I've since come to regard Spack as the kind of package manager that science deserves, with conda being the more pragmatic / maintainable package manager that we get instead . Spack/Guix/nix are the best solution in theory, but they come with a host of other problems that made them less desirable.

1 comments

> Spack/Guix/nix are the best solution in theory, but they come with a host of other problems that made them less desirable.

I would be quite interested to learn more what these problems are, in your experience. I've only tried Guix (on top of Debian and Arch) and while it is definitively more resource-hungry (especially in terms of disk space), I don't percive it as impractical.

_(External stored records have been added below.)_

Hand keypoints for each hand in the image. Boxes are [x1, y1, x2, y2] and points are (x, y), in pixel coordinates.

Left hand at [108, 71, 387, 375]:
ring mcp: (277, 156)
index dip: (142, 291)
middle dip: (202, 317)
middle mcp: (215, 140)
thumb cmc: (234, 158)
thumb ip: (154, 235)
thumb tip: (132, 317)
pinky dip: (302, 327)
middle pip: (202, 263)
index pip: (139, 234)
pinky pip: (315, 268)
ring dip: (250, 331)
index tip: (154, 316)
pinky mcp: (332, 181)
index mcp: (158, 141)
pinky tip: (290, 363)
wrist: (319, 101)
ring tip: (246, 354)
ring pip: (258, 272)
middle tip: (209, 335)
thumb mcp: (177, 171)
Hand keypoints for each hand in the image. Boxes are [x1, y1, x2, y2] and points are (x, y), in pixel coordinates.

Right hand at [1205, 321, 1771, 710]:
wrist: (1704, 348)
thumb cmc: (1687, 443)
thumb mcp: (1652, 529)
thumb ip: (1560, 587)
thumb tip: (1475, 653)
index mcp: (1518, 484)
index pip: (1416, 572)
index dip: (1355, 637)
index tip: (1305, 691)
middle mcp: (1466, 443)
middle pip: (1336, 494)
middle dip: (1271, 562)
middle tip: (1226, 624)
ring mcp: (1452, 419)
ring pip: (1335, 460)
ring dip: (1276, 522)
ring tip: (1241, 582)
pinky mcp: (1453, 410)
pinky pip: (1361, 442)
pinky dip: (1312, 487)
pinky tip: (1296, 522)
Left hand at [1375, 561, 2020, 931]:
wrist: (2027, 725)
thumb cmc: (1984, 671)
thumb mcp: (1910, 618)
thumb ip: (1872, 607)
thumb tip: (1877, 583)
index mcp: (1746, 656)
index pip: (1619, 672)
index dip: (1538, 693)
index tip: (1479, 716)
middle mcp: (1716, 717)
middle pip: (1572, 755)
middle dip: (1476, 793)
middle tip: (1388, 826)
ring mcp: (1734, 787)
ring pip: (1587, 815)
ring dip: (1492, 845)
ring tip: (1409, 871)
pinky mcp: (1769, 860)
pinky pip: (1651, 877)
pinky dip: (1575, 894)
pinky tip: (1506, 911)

As someone coming from the computing side of things, I found nix to be quite difficult to grok enough to write a package spec, and guix was pretty close, at least in part because of the whole "packages are just side-effects of a functional programming language" idea. At least nix also suffers from a lot of "magic"; if you're trying to package, say, an autotools package then the work's done for you - and that's great, right up until you try to package something that doesn't fit into the existing patterns and you're in for a world of hurt.

Basically, the learning curve is nearly vertical.

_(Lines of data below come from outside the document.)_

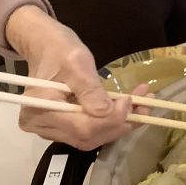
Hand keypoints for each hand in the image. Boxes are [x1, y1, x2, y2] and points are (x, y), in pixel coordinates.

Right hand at [5, 6, 146, 148]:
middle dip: (119, 123)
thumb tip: (107, 112)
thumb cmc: (59, 50)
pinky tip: (129, 108)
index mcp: (40, 110)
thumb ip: (90, 90)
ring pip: (93, 137)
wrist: (46, 47)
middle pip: (88, 137)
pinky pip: (91, 131)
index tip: (129, 100)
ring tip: (142, 104)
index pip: (83, 128)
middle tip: (144, 104)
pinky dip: (112, 121)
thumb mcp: (77, 63)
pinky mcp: (64, 127)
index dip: (111, 119)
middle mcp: (43, 126)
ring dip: (120, 123)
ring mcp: (53, 129)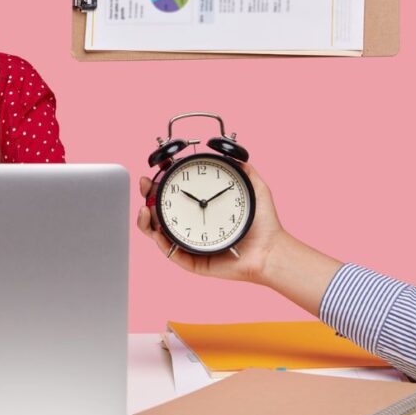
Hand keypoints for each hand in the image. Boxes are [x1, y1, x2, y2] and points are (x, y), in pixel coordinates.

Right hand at [137, 163, 285, 283]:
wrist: (271, 250)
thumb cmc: (264, 224)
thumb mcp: (255, 188)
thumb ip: (244, 170)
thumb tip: (232, 154)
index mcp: (202, 208)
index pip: (175, 193)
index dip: (162, 181)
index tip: (158, 168)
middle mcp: (191, 224)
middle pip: (159, 210)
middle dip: (147, 196)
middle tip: (146, 185)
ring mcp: (189, 242)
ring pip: (157, 232)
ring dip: (145, 220)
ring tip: (145, 209)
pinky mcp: (191, 260)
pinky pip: (170, 252)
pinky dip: (160, 242)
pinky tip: (157, 231)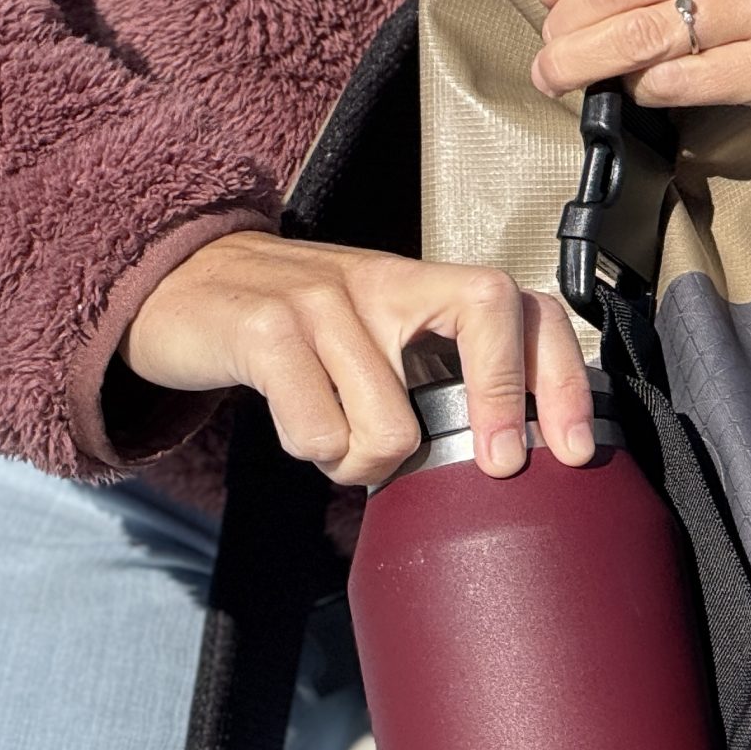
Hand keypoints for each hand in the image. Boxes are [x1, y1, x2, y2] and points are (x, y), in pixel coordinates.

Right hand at [121, 232, 593, 485]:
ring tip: (338, 442)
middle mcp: (384, 280)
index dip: (558, 378)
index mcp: (421, 285)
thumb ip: (433, 382)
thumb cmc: (292, 337)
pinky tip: (299, 431)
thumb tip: (504, 470)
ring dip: (366, 463)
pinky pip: (320, 432)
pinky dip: (313, 453)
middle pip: (489, 318)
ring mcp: (325, 299)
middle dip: (499, 407)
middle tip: (488, 466)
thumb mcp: (374, 343)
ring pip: (395, 423)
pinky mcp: (267, 329)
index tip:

> guix was pretty close, at least in part because of the whole "packages are just side-effects of a functional programming language" idea

This must be a misunderstanding. One of the big visible differences of Guix compared to Nix is that packages are first-class values.

You're right; on further reading I can see guix making packages the actual output of functions. I do maintain that the use of a whole functional language to build packages raises the barrier to entry, but my precise criticism was incorrect.
I can only speak to Spack in particular, but the main issue that I found with it was balancing researcher expectations for package installation speed with compile times. For most packages, compile times aren't a huge problem, but compilers themselves can take days to build, and it isn't unheard of for researchers to want a recent version of gcc for some of their environments.

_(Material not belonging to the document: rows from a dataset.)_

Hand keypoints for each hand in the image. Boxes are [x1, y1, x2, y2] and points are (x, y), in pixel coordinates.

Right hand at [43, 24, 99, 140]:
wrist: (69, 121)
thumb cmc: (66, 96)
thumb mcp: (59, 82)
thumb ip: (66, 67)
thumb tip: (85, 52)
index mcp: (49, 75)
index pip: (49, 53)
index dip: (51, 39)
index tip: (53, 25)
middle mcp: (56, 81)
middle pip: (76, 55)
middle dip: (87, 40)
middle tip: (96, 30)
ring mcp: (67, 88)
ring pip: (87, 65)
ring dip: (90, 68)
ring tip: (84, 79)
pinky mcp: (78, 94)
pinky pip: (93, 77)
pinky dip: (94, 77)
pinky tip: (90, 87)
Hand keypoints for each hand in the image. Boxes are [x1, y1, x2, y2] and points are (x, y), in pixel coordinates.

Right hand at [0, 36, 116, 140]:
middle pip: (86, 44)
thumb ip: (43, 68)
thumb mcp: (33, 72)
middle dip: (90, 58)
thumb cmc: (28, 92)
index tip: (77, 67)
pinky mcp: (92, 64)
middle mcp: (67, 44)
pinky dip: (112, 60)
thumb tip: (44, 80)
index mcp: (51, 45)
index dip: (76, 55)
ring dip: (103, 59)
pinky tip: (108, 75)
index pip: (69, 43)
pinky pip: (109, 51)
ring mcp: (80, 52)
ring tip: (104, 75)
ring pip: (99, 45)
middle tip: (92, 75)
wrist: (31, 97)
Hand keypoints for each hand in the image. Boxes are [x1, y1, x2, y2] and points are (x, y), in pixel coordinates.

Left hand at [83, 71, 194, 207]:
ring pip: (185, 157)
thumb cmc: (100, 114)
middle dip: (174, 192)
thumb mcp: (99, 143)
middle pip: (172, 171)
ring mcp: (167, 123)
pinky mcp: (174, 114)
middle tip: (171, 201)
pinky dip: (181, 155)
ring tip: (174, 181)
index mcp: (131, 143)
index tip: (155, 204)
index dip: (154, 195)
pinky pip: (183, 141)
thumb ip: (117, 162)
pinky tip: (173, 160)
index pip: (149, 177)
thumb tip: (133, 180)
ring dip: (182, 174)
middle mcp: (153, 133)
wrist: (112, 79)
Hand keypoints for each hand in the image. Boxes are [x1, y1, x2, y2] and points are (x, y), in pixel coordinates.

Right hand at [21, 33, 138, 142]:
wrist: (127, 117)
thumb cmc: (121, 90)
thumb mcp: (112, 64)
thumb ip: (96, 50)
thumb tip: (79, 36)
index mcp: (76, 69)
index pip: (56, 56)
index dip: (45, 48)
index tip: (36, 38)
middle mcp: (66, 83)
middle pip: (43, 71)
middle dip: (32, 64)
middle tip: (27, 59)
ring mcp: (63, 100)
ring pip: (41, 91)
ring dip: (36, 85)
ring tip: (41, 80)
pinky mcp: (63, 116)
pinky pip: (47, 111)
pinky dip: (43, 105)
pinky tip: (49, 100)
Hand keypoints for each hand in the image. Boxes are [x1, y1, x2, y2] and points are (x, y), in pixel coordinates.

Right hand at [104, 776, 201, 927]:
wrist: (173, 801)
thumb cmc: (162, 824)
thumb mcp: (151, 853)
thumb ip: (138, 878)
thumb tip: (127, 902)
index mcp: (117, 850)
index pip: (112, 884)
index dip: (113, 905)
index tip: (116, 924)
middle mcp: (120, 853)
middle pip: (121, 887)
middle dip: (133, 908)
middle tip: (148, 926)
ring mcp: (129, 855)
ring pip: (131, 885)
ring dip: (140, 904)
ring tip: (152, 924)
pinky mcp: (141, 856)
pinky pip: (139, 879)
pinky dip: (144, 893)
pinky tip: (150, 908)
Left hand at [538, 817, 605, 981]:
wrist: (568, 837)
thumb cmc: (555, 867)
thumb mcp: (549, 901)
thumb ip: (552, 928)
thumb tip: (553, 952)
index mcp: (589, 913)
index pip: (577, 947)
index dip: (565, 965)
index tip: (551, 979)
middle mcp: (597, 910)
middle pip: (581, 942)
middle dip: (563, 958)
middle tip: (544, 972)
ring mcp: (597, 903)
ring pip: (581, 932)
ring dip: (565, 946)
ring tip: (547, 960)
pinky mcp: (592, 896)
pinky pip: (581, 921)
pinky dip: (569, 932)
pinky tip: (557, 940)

In theory this isn't an issue with Spack (assuming that you have a largely homogeneous set of hardware or don't use CPU family-specific instruction sets), since you can set up cached, pre-compiled binaries on a mirror server (similar to a yum repo) and have people install from there.

Spack, however, has a lot of power/complexity. A lot of untamed power that means that bugs can sometimes be more likely than in other, more mature (or mature-ish) package managers. Namely, Spack allows you to not only specify the version number of a package, but also the compiler that you use to make that package, specific versions of dependencies that you want to use, which implementation of an API you want to use (i.e., MPICH or OpenMPI for MPI), and compiler flags for that package. When you run an install command / specify what you want to install, Spack then performs dependency resolution and "concretizes" a DAG that fulfills all of the constraints.

The issue that I ran into was that if you don't specify everything, Spack makes decisions for you about which version of a dependency, which compiler, etc to use (i.e., it fills in free variables in a space with a lot of dimensions). This would be great and dandy normally, although the version of Spack that I used occasionally constructed totally different graphs for the same "spack install gcc" command (if I recall correctly; take all of this with a grain of salt b/c I might be misremembering). This meant that it wouldn't use cached versions of gcc that had already been built, and ended up rebuilding minor variants of gcc with options I didn't care about.

At National Labs and larger outfits, the trade-offs between this kind of complexity/power and the accompanying bugginess (Spack has yet to hit 1.0) seem to favor complexity/power while accepting these sorts of bugs, but I don't work at a larger outfit and my group didn't need that level of power/control over dependencies and rather needed something that "just worked" and would allow researchers to be able to install packages independently of us (IT people). conda (mostly) fit the bill for this. I still think that Spack is the future and it has a special place in my heart, but it will have to be more stable for me to want to use it in production.